Little girl to mother: It's like every single person in the whole wide world came to Starbucks and we were the veeeerrrrryyy last ones.

–Starbucks

Colonel Sanders-looking man, in strong Southern accent: I want somethin cold… Whadya git?

–Starbucks

Scott Baio Is 45…and a Wednesday One-Liner

Man to woman: You wouldn't procreate with Boomer Esiason, even though he's the king of Cincinnati?

–Deli, Canal & Hudson

Overheard by: Uncle Bling

Man on cell: Elvis made ten million dollars last year and he's dead. There's no reason I can't make a thousand.

–Park Slope

Hipster: I like Steve Buscemi a lot more than I like you.

–Life Cafe, Bushwick

Overheard by: D

Woman in Southern accent to man: Look, the McGraw-Hill building. Tim McGraw and Faith Hill must own that building!

–W 49th St & 6th Ave

Overheard by: Michael

Middle aged white man to friend: I finally figured it out. "Mystikal" sounds like a constipated Samuel L. Jackson.

–LIRR

Tour De Wednesday One-Liners

Large female southern tourist: It'd be really funny if we got stuck on the toilet and couldn't get up. It'd be the whole "help! Get me off this toilet!" thing.
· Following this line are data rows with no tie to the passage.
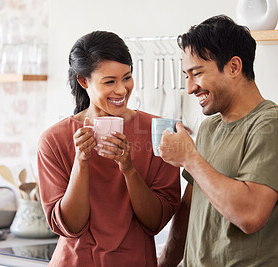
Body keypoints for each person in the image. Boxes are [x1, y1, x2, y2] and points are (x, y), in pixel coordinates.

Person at [158, 15, 278, 267]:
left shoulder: (273, 126)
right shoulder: (209, 128)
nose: (190, 87)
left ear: (234, 67)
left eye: (197, 73)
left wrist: (189, 158)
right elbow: (188, 208)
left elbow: (250, 215)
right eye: (186, 76)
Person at [37, 31, 180, 266]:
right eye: (109, 82)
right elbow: (71, 226)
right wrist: (81, 161)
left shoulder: (160, 131)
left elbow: (156, 222)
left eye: (127, 77)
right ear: (84, 82)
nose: (122, 90)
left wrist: (128, 168)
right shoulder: (54, 140)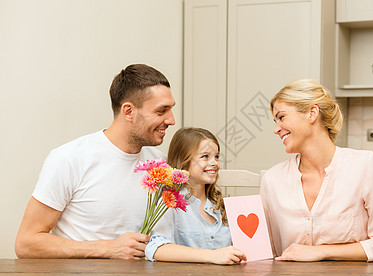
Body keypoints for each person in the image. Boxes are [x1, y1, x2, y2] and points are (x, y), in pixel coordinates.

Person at [15, 64, 176, 259]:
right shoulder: (70, 159)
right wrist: (108, 249)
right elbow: (26, 243)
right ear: (128, 112)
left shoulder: (161, 164)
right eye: (161, 111)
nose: (171, 120)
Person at [260, 78, 373, 262]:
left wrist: (321, 251)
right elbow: (265, 254)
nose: (276, 129)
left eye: (281, 117)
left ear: (312, 114)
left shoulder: (365, 166)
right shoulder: (272, 180)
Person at [145, 127, 246, 264]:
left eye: (216, 156)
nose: (214, 163)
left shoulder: (221, 205)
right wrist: (213, 255)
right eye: (205, 156)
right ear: (184, 161)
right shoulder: (170, 202)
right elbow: (156, 248)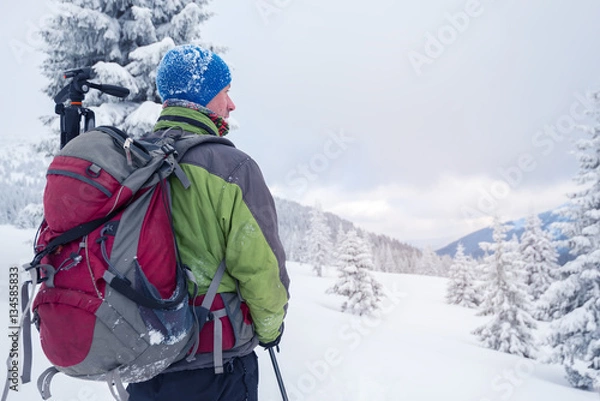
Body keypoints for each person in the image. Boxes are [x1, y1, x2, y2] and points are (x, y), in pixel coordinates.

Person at [127, 44, 290, 401]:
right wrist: (271, 328)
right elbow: (260, 270)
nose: (231, 105)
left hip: (144, 362)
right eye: (225, 93)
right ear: (200, 96)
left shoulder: (131, 162)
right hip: (217, 366)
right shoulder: (232, 168)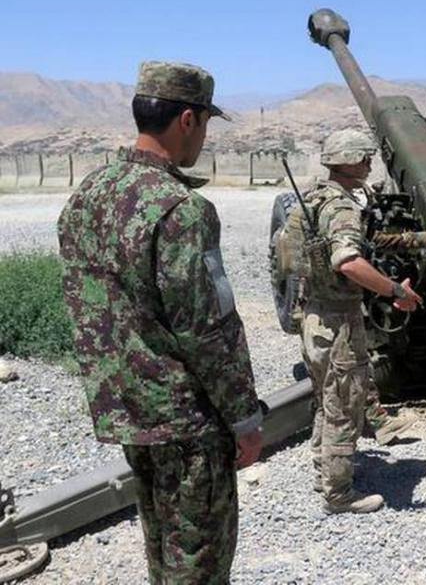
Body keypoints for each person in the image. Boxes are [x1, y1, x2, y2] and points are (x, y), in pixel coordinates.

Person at [57, 61, 262, 584]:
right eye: (207, 124)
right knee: (199, 562)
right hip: (187, 422)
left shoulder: (89, 195)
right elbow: (207, 327)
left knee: (161, 547)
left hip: (129, 410)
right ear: (188, 120)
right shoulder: (181, 208)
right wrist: (244, 418)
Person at [295, 128, 426, 514]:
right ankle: (339, 495)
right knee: (345, 404)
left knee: (326, 399)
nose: (370, 163)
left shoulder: (317, 199)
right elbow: (349, 261)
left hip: (315, 315)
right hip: (339, 319)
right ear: (352, 161)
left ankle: (324, 472)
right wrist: (395, 291)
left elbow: (367, 241)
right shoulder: (341, 207)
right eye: (365, 157)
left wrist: (418, 237)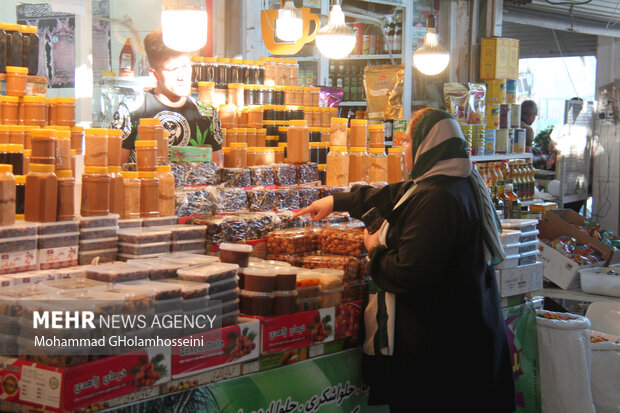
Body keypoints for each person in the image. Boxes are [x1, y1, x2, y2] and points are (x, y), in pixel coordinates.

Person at [295, 108, 515, 412]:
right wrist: (336, 201)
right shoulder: (447, 181)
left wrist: (374, 250)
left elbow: (407, 273)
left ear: (429, 146)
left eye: (409, 140)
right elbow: (390, 196)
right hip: (459, 342)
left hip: (444, 360)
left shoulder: (439, 198)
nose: (403, 148)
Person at [111, 28, 223, 165]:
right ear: (154, 74)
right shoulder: (131, 111)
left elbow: (216, 171)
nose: (182, 76)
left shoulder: (207, 114)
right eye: (172, 70)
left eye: (186, 66)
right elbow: (114, 171)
–Bathroom, Metropolitan Museum of Art

Tourist woman to husband: Where's that cop who was here a minute ago? He gave me the wrong directions, and I wanna cuss him out for it!

–Penn Station

Overheard by: Deeds

Tourist: Is this the building where people go all crazy about the numbers?

–Outside New York Stock Exchange

Overheard by: Kyle

50-something tourist husband to wife, while they share bites of same apple: I don't know why we came to this city… We can't even afford breakfast.